(TASK MATERIAL)
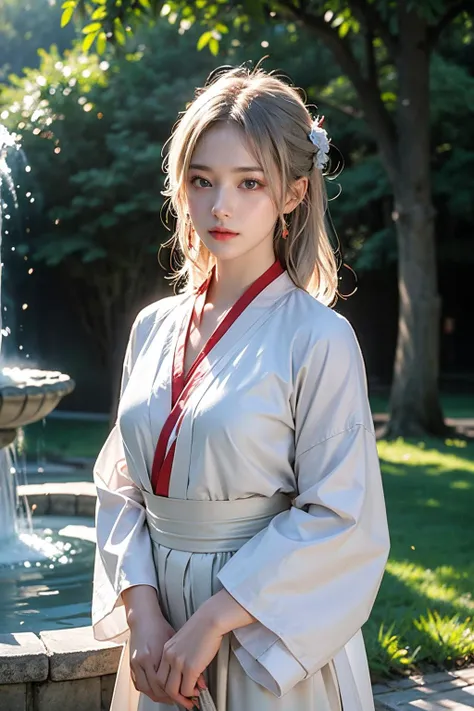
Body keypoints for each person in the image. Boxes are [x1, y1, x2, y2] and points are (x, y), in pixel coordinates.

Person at [92, 64, 390, 711]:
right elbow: (119, 485)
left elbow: (340, 516)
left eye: (248, 182)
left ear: (292, 193)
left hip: (263, 636)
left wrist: (210, 623)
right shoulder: (153, 328)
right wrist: (144, 613)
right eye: (203, 180)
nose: (219, 205)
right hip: (158, 639)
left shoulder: (318, 338)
(End TASK MATERIAL)
* WHAT THIS TASK INVOLVES: Quote the preceding listing precisely and completely, omitting its images.

* TASK SOLUTION:
Body keypoints for each person in the image. Boxes are [x1, y1, x2, y2] and points are (x, y), in pixel coordinates.

Person at [92, 64, 390, 711]:
right elbow: (119, 485)
left elbow: (340, 516)
left eye: (248, 182)
left ear: (292, 193)
left hip: (263, 636)
left wrist: (210, 623)
right shoulder: (153, 328)
right wrist: (144, 613)
right eye: (203, 180)
nose: (219, 205)
right hip: (158, 639)
left shoulder: (318, 338)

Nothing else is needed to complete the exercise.